A year after the 1968 publication of Gosselin's original article on Napoleon, he and his family were headed for Europe on the S.S. France, "one of the great liners that plowed the transatlantic route," recalls Gosselin. "Our ultimate destination was the University of Nijmegen in the Netherlands," where he was to spend a sabbatical from DMS. "On board one afternoon at the rail," Gosselin continues, "I fell into conversation with a Jesuit priest who, I later learned, was a professor of history at Georgetown. I asked him what he was going to be doing in Europe. He told me that he was heading for a conference in Paris . . . a several-day conference on Napoleon.

"So," Gosselin says, "I mentioned to him, rather casually, I think, that I had an interest in Napoleon's problems and illnesses on St. Helena. And he said, to me, 'Well, if you are interested in that, you should read an article written in some Dartmouth medical magazine about Napoleon's last illness.'" The priest said that he'd had a reprint of the article—about which "he then waxed rather eloquent," Gosselin recalls—but that he'd loaned it out and never gotten it back.

"I said nothing more," Gosselin continues, "but I could hardly wait to escape to my stateroom, where I looked through my briefcase and, sure enough, I found a couple of reprints of my article. I autographed one to this Jesuit priest, whose name I no longer remember, and presented it to him at dinner that night." Sure enough, it was the same article the priest had been raving about at the rail that afternoon.

"Suddenly we were buddies," says Gosselin. The priest invited him, on the spot, to present his paper at the Paris conference and to be his guest there. It turned out the priest was an organizer of the conference and thus had the authority to invite anyone he wanted. "The thing he was most proud of," Gosselin remembers, "is the fact that President Charles de Gaulle was going to give the opening lecture."

As flattered as he was by the invitation, Gosselin felt compelled to decline it. "My French is very rudimentary," he explains, "and I'm sure that most or all of the presentations had to be in French. In any case, I had commitments to my family because we were going to travel around a bit and wind up at Nijmegen." However, he adds, "Dartmouth Medicine's precursor, the Medical School Quarterly, got to be known in Paris. I'm sure [the priest] had much to say to his conferees about it."

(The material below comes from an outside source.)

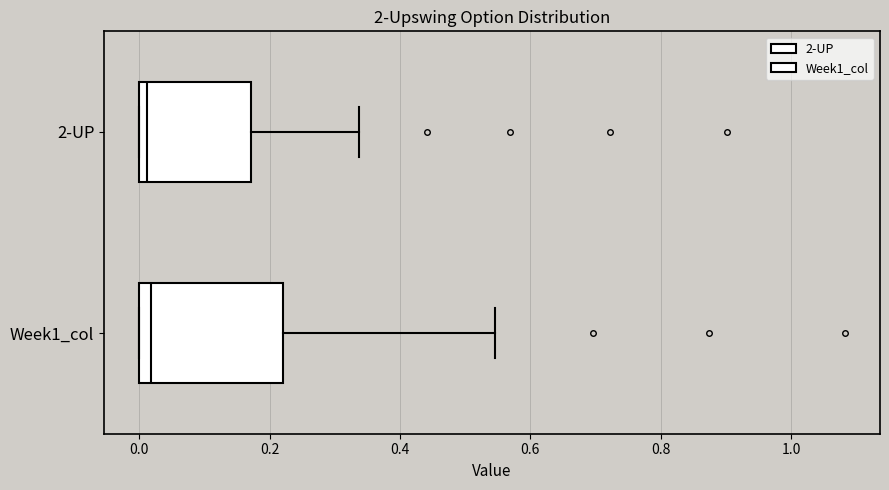

Which box is the widest, from its left edge to its right edge?

Week1_col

Robert Gosselin, the author of this feature, has been a member of the DMS faculty since 1956 and was the founding chair of the Department of Pharmacology and Toxicology. He is now the Irene Heinz Given Professor Emeritus. Poisoning was one of several fields to which he devoted his career. He was the coauthor of a book known as the "bible" of poison control centers nationwide—Clinical Toxicology of Commercial Products, first published in 1957—as well as the founder of DHMC's poison control center. Also an accomplished portrait artist, he has made many graphic contributions to Dartmouth Medicine over the years. This feature was adapted from an article that he wrote in 1968 for a predecessor magazine called the DMS Alumni Quarterly.